Re: Meaningful problem?
100ms sounds short, but its a meaningful time to a fast typist, say 120wpm. Based on a standardised 5 character word thats 600 characters per minute, or 10 characters per second, i.e. 100 ms per character. That'd mean they weren't getting any feedback on whether a keypress registered until they'd normally already be typing the next one.
Now whether anyone can actually type that fast without a proper keyboard with moving parts is another matter. However part of the problem might be that what little feedback mechanism there is can't keep up.
Isn't this Microsofts standard model? Bloated code and wait for the hardware to catch up?
Wintel was a great little civil partnership, each drove the others business. However now Microsoft are also seeing other people, they (Microsoft) can't drive the show so much anymore. Their new Beaus have other things to consider like power draw etc. So Microsoft has to flirt again, not be the demanding Alpha partner.
I just don't see Ballmer or any of his team as the chocolates and flowers gang. I think they are more of the "Right, bend over..." mindset.
-- "However now Microsoft are also seeing other people, they (Microsoft) can't drive the show so much anymore. Their new Beaus have other things to consider like power draw etc."
There's a large irony here with the whole Nokia business. Microsoft thought - or assumed - that Nokia understood about power consumption issues on smartphones. They've now discovered that Nokia don't understand. It was *Symbian* who understood. And Nokia and Symbian were not actually the same company.
The last time I tried typing while somewhat drunk, it felt as though the keys weren't getting hit when I wanted them to be. It came out all right, though. (What I was writing may have been less than ideal, however.)
I'm now using a desktop touchscreen, and if I stroke a stylus across the screen, the on-screen pointer follows about 2 cm behind. If I stop, it catches up. There is a lag, and it makes using the screen a less natural act - like being drunk - but I can live with it.
They've got it all wrong
Forget latency on touch screens - I want a tablet that does what I want it to before I've fully comprehended the thought that came into my head.
"Ah that's just what I was about to want it to do."
MS drops Metro and goes with the interface in this clip. You can still call up the Desktop by drawing it all with your finger.
looking forward to this happening
And even with the super fast response time when your windows bloated tablet needs a fan and is still hot to the touch in your lap it will fail ala the Kin, Zune, WP7, etc.
I havent read theRegister much over the last couple of years, mainly i've been to busy good to see the anti microsoft troll are still trolling around.. no doubt if this was research by apple or google you'd all be going ooooh wow this is so clever OMG and other girlie things like that. you sound like a bunch of bitter old women!
"Microsoft simulates one millisecond latency in the following video, but doesn't have the technology to make it happen".

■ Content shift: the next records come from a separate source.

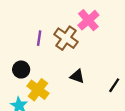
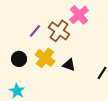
purple line: (39, 38) -> (35, 31), turned 32
yellow cross: (38, 90) -> (45, 58), moved

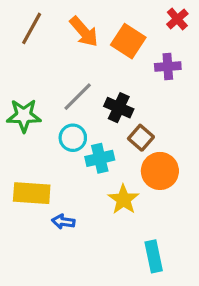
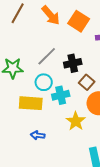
black cross: (119, 108) -> (73, 63), turned -36
yellow rectangle: (32, 193) -> (31, 103), moved

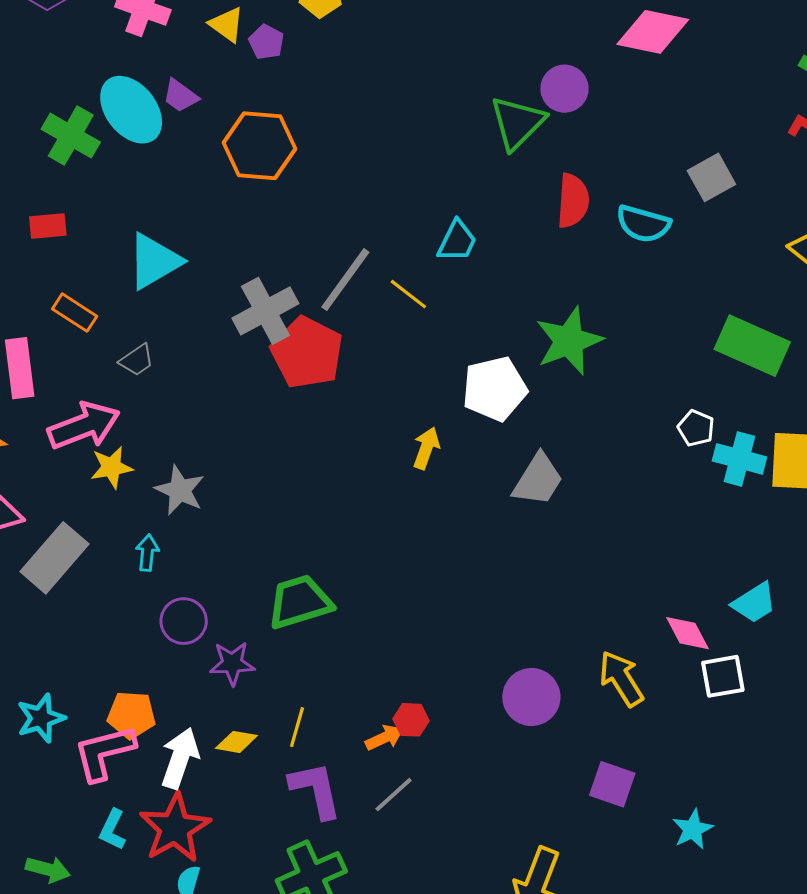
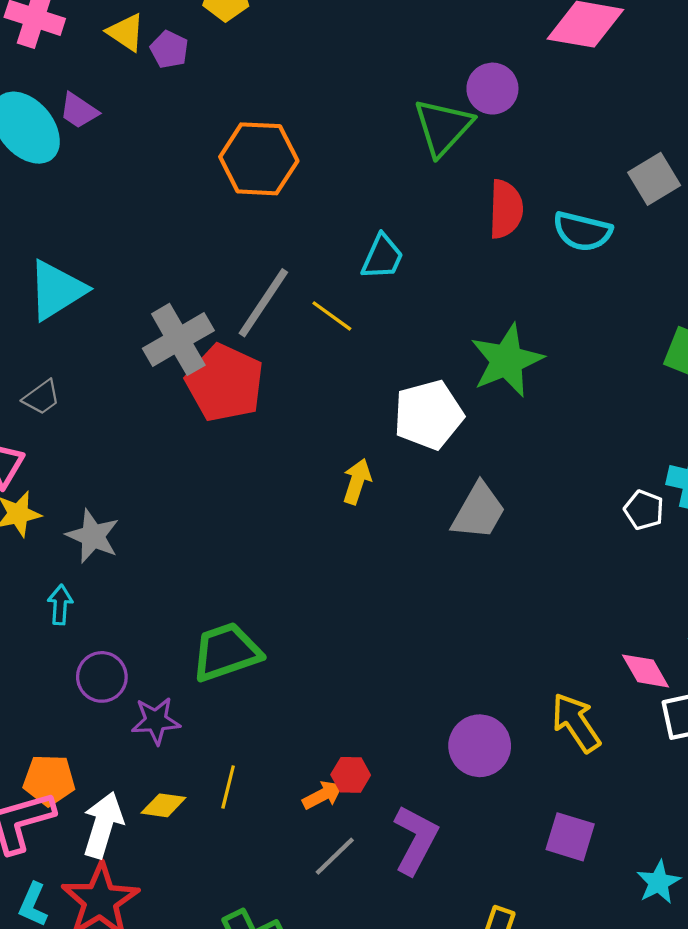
orange hexagon: (259, 146) -> (259, 159), moved
white pentagon: (696, 428) -> (644, 510), moved
purple L-shape: (316, 790) -> (416, 840), moved, turned 42

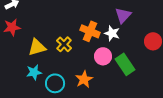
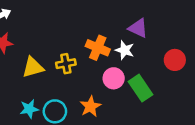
purple triangle: (123, 15) -> (138, 28), turned -48
yellow cross: (64, 44) -> (66, 64), turned 35
cyan star: (34, 72) -> (29, 109), moved

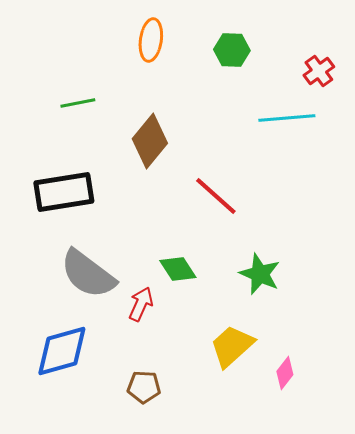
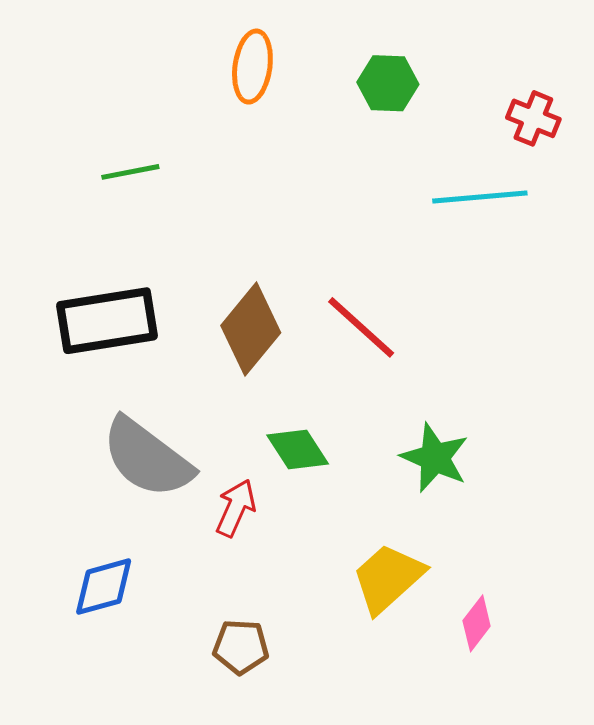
red cross: (319, 71) -> (533, 118), turned -32
brown diamond: (150, 141) -> (251, 329), moved
blue diamond: (62, 351) -> (104, 587), size x0.7

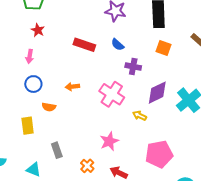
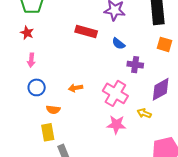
red star: (38, 30) -> (27, 33), moved
red rectangle: (84, 45) -> (86, 31), moved
yellow rectangle: (28, 126) -> (48, 132), moved
pink star: (109, 141) -> (116, 125), moved, turned 30

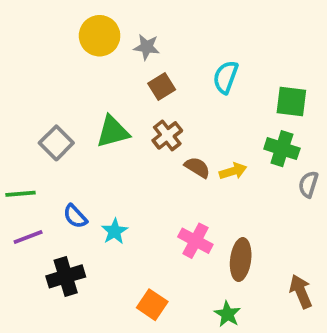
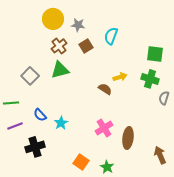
cyan semicircle: (226, 77) -> (111, 36), moved
brown cross: (167, 135) -> (59, 46), moved
yellow arrow: (233, 171) -> (120, 77), moved
pink cross: (195, 241) -> (104, 128), turned 30
green star: (227, 314) -> (107, 167), moved

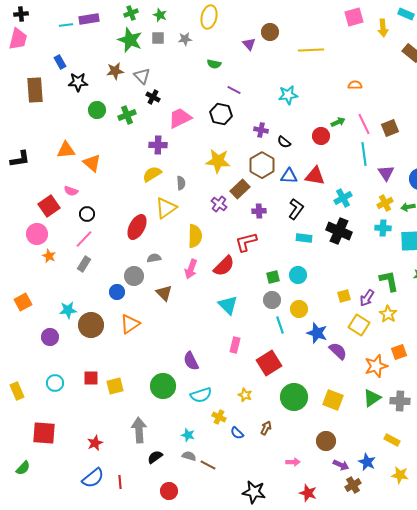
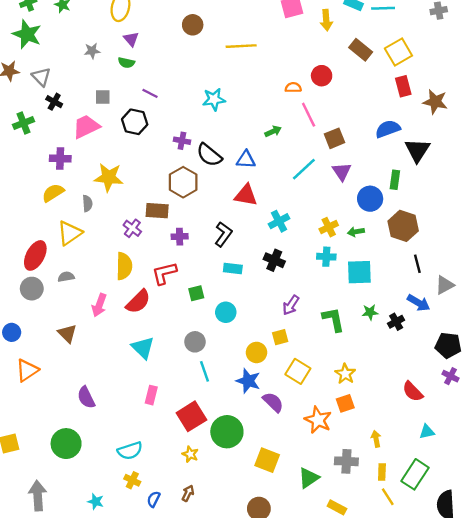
gray square: (158, 38) -> (103, 97), moved
gray star: (185, 39) -> (92, 51), moved
purple triangle: (249, 44) -> (131, 39), moved
pink line: (364, 124) -> (309, 115), moved
red circle: (321, 136) -> (322, 76), moved
black semicircle: (284, 142) -> (209, 155), size x1.6
cyan line: (364, 154) -> (304, 169), turned 55
yellow star: (218, 161) -> (109, 177), moved
purple triangle: (386, 173) -> (342, 171), moved
blue triangle: (289, 176) -> (246, 160), moved
brown rectangle: (240, 189) -> (157, 211), turned 48
black cross: (339, 231) -> (274, 260), size x0.7
yellow semicircle: (195, 236) -> (124, 266), moved
gray semicircle: (154, 258) -> (66, 277), moved
gray circle: (134, 276) -> (32, 289), moved
green square: (273, 277) -> (196, 293), moved
purple arrow: (367, 298) -> (291, 305), moved
yellow circle: (299, 309) -> (257, 352), moved
yellow star: (388, 314) -> (345, 374), moved
purple semicircle: (191, 361) -> (86, 397), moved
orange star: (376, 366) -> (318, 420), turned -30
cyan semicircle: (201, 395) -> (130, 451), moved
yellow star: (245, 395) -> (190, 454), moved
green circle: (294, 397) -> (227, 432), moved
green triangle: (372, 398) -> (309, 478), moved
blue semicircle: (237, 433) -> (154, 499), turned 72

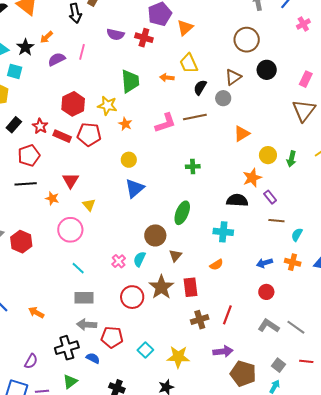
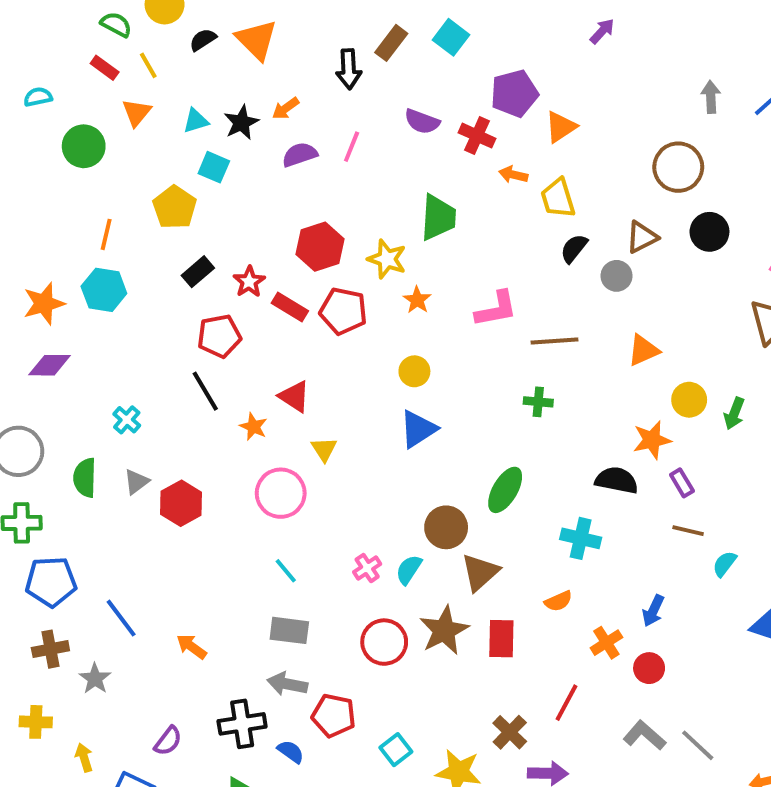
orange arrow: (167, 78) -> (513, 175), moved
brown line: (195, 117) -> (554, 341), moved
red triangle: (71, 181) -> (294, 396), turned -36
black line: (26, 184) -> (205, 391), turned 55
brown triangle: (175, 256) -> (480, 572), size x1.5
orange cross: (293, 262) -> (606, 643), moved, turned 35
blue arrow: (264, 263) -> (653, 611), turned -56
brown cross: (200, 320) -> (510, 732), moved, turned -36

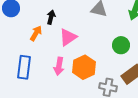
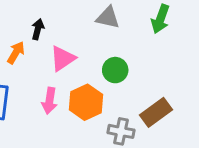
green circle: (121, 45) -> (115, 70), moved

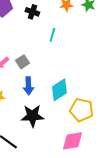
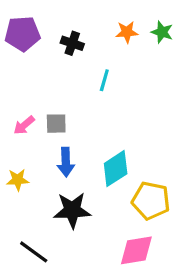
gray square: (22, 62) -> (56, 124), turned 32

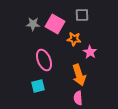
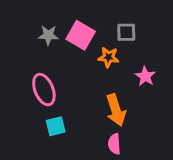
gray square: (82, 15) -> (126, 32), moved
pink star: (90, 52) -> (145, 76), moved
pink ellipse: (44, 60) -> (44, 90), moved

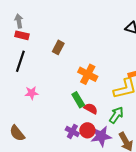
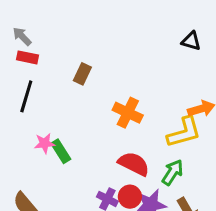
gray arrow: (19, 21) -> (22, 36), turned -32
green rectangle: (78, 100) -> (61, 151), moved
red semicircle: (91, 109) -> (134, 164), size x1.5

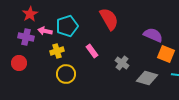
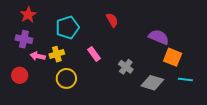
red semicircle: (109, 19) -> (112, 20), size x0.6
pink arrow: (45, 31) -> (38, 56), moved
red circle: (19, 63) -> (20, 75), moved

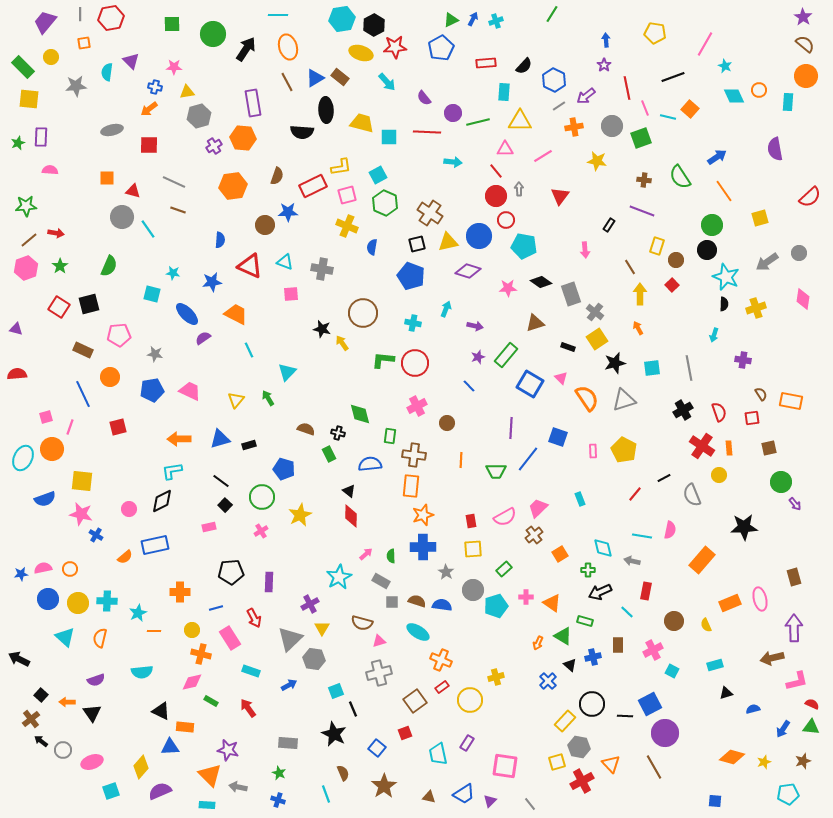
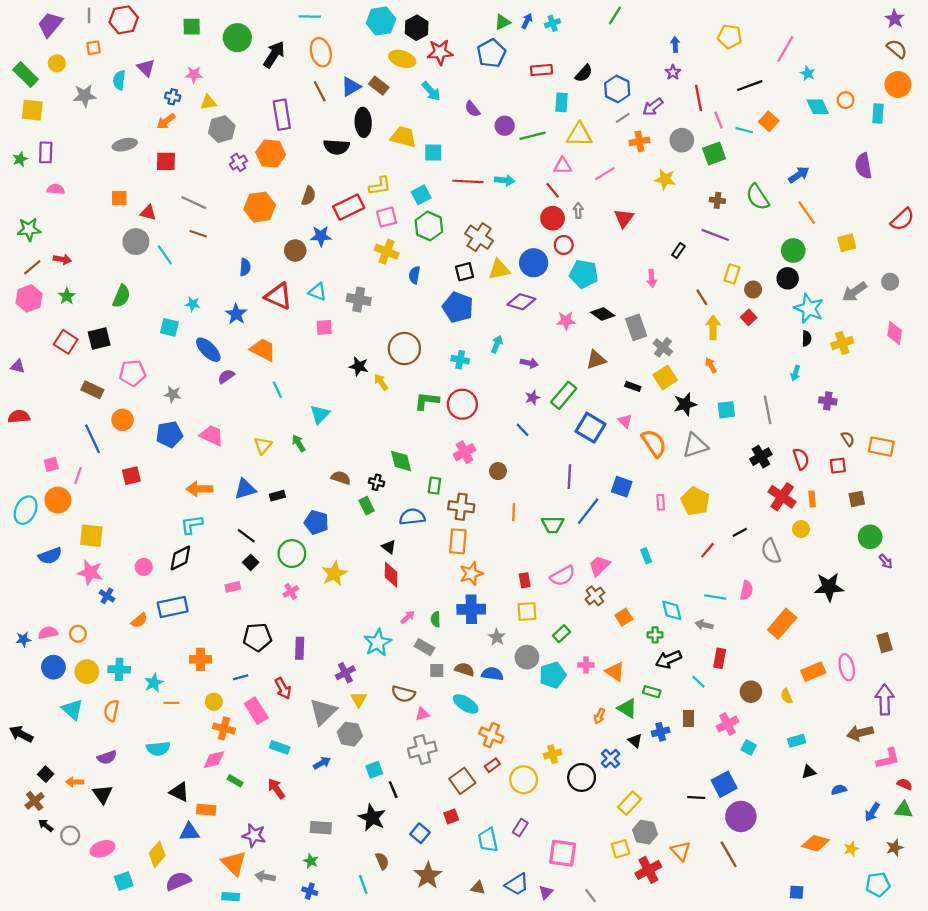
red line: (427, 132) -> (468, 181), moved
blue star: (212, 282) -> (236, 314), turned -30
black circle: (592, 704) -> (582, 777), moved

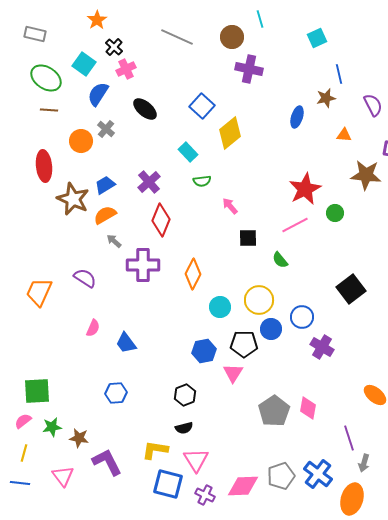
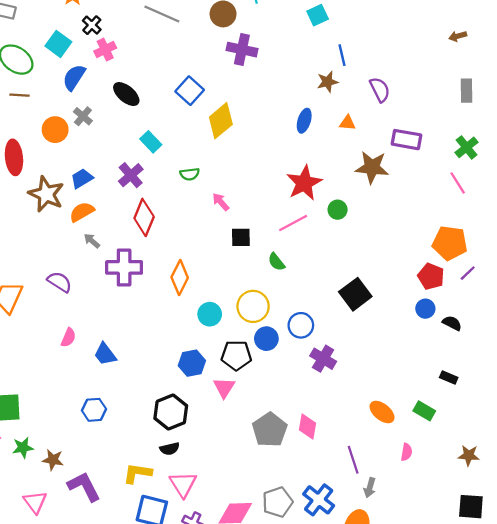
blue ellipse: (297, 117) -> (304, 121), moved
cyan rectangle: (188, 152) -> (151, 142), moved
black hexagon: (185, 395) -> (171, 412), size x1.4

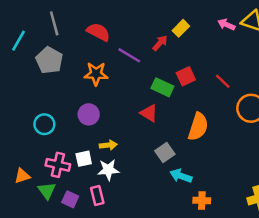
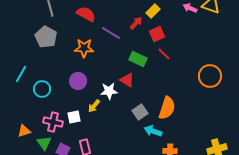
cyan line: (19, 41) -> (21, 74), moved
red square: (186, 76) -> (157, 34), moved
red line: (223, 81) -> (164, 54), moved
orange semicircle: (198, 127) -> (167, 108), moved
yellow arrow: (108, 145) -> (94, 106), turned 136
white star: (108, 170) -> (109, 91), moved

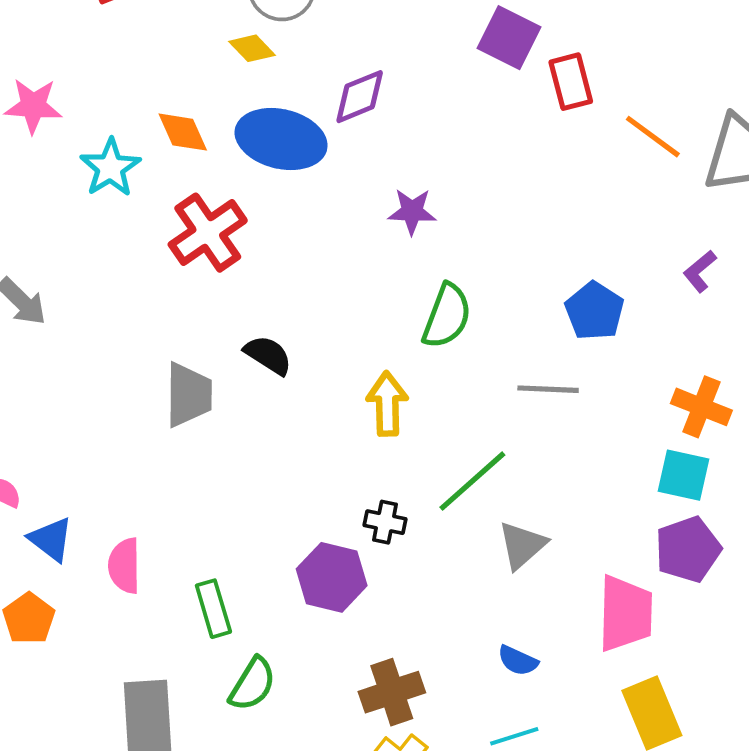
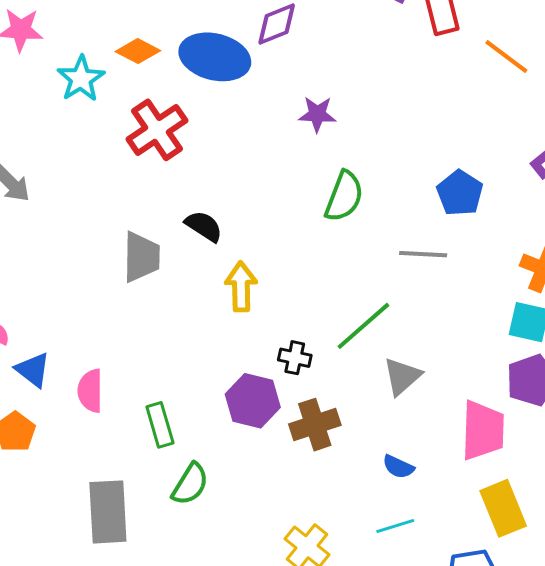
orange diamond: (183, 132) -> (138, 51), turned -39
yellow arrow: (387, 404) -> (241, 287), moved
brown cross: (392, 692) -> (315, 425), moved

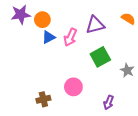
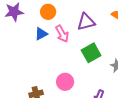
orange circle: (42, 20) -> (48, 12), moved
pink arrow: (70, 37) -> (62, 34), turned -54

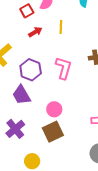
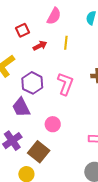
red square: (27, 11) -> (22, 30), moved
brown square: (53, 132) -> (39, 152), moved, turned -30

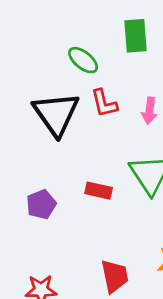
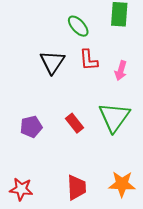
black triangle: (56, 114) -> (52, 62), size x0.7
red rectangle: (99, 191) -> (75, 123), turned 30

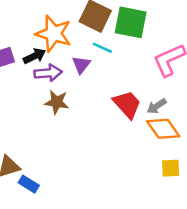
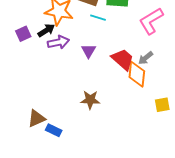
purple triangle: (81, 65) -> (89, 51), moved
brown star: (57, 102) -> (90, 100), moved
orange diamond: (163, 129) -> (137, 74), moved, turned 48

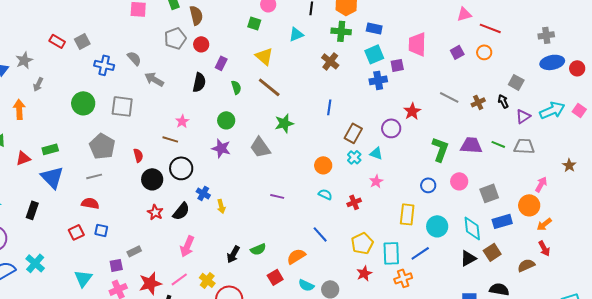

So, nothing changes at Microsoft.
Too much caffeine this morning?
Tech company research department does tech research, identifies problem that might need solving, but will take years. Seems nothing wrong with that, so why all the negative comments?
As happens, I doubted this 100ms figure (as did some above), so dug out my iPad 1. Admittedly not the fastest now, but good enough to check with.
What I found is that I don't move my finger that fast. If I do, then I get that kind of lag. So do I not move it that fast because I don't want to, or because lag has trained me not to?
Anyway faster would obviously be better, but screen refresh rates are going to have to improve an awful lot. Plus pushing all that extra data from GPU to screen isn't trivial.